Strati Areti, Kasimir-Bauer Sabine, Markou Athina, Parisi Cleo, Lianidou Evi S
Breast Cancer Res. 2013 Mar 7;15(2):R20. doi: 10.1186/bcr3395.
Comparison studies between different analytical methodologies for circulating tumor cells (CTC) detection and molecular characterization are urgently needed, since standardization of assays is essential before their use in clinical practice.
We compared three different CTC molecular assays. To avoid discrepancies due to pre-analytical errors we used the same cDNAs throughout our study. CTC were isolated using anti-EpCAM and anti-MUC1 coated magnetic beads from 2 × 5 ml of peripheral blood of 254 early and 51 metastatic breast cancer patients and 30 healthy individuals. The same cDNAs were analyzed by: a) singleplex RT-qPCR assay for CK-19; b) multiplex RT-qPCR for CK-19, HER-2, MAGE- A3, and PBGD; and c) a commercially available molecular assay (AdnaTest BreastCancer) for GA733-2, MUC-1, HER-2 and beta-actin.

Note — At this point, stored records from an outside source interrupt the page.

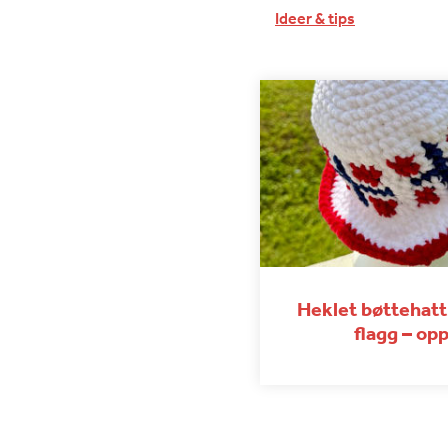
Ideer & tips
Heklet bøttehat
flagg – opp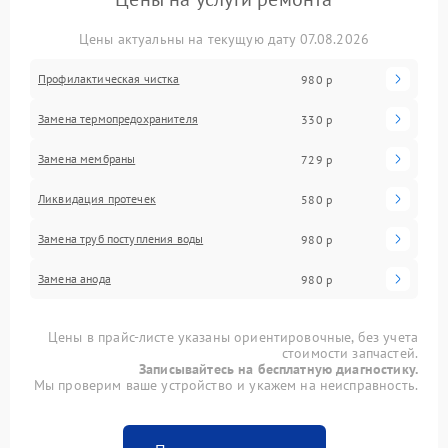
Цены актуальны на текущую дату 07.08.2026
Профилактическая чистка
980 р
Замена термопредохранителя
330 р
Замена мембраны
729 р
Ликвидация протечек
580 р
Замена труб поступления воды
980 р
Замена анода
980 р
Цены в прайс-листе указаны ориентировочные, без учета
стоимости запчастей.
Записывайтесь на бесплатную диагностику.
Мы проверим ваше устройство и укажем на неисправность.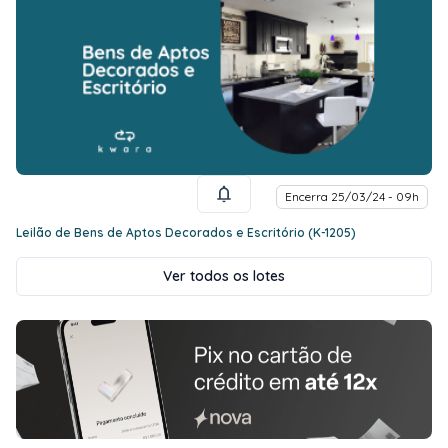
Encerra 25/03/24 - 09h
Leilão de Bens de Aptos Decorados e Escritório (K-1205)
Ver todos os lotes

In early breast cancer, CK-19 RT-qPCR, multiplex RT-qPCR and the AdnaTest, were positive for the presence of CTC in 14.2%, 22.8% and 16.5% subjects, respectively. The concordance between the AdnaTest and CK-19 RT-qPCR was 72.4% while between the AdnaTest and multiplex RT-qPCR was 64.6%. In patients with overt metastasis, CK-19 RT-qPCR, multiplex RT-qPCR and the AdnaTest were positive in 41.2%, 39.2% and 54.9% patients, respectively. The concordance between the AdnaTest and CK-19 RT-qPCR was 70.6% while between the AdnaTest and multiplex RT-qPCR was 68.6%.
All CTC assays gave similar results in about 70% of cases. Better agreement was found in the metastatic setting, possibly explained by the higher tumor load in this group. Discordances could be attributed to the different gene transcripts used to evaluate CTC positivity. Our results indicate the importance of CTC heterogeneity for their detection by different analytical methodologies.
由于在临床实践中使用循环肿瘤细胞(CTC)检测和分子特征分析的不同分析方法之前,检测方法的标准化至关重要,因此迫切需要对这些方法进行比较研究。
我们比较了三种不同的CTC分子检测方法。为避免因分析前误差导致的差异,我们在整个研究中使用相同的cDNA。使用抗EpCAM和抗MUC1包被的磁珠从254例早期和51例转移性乳腺癌患者以及30名健康个体的2×5ml外周血中分离CTC。相同的cDNA通过以下方法进行分析:a)针对CK-19的单重RT-qPCR检测;b)针对CK-19、HER-2、MAGE-A3和PBGD的多重RT-qPCR检测;c)用于检测GA733-2、MUC-1、HER-2和β-肌动蛋白的市售分子检测方法(AdnaTest BreastCancer)。
在早期乳腺癌中,CK-19 RT-qPCR、多重RT-qPCR和AdnaTest检测中,CTC阳性的受试者比例分别为14.2%、22.8%和16.5%。AdnaTest与CK-19 RT-qPCR之间的一致性为72.4%,而AdnaTest与多重RT-qPCR之间的一致性为64.6%。在有明显转移的患者中,CK-19 RT-qPCR、多重RT-qPCR和AdnaTest检测的阳性患者比例分别为41.2%、39.2%和54.9%。AdnaTest与CK-19 RT-qPCR之间的一致性为70.6%,而AdnaTest与多重RT-qPCR之间的一致性为68.6%。
在约70%的病例中,所有CTC检测方法都给出了相似的结果。在转移情况下发现了更好的一致性,这可能是由于该组中较高的肿瘤负荷所致。差异可能归因于用于评估CTC阳性的不同基因转录本。我们的结果表明CTC异质性对于通过不同分析方法进行检测的重要性。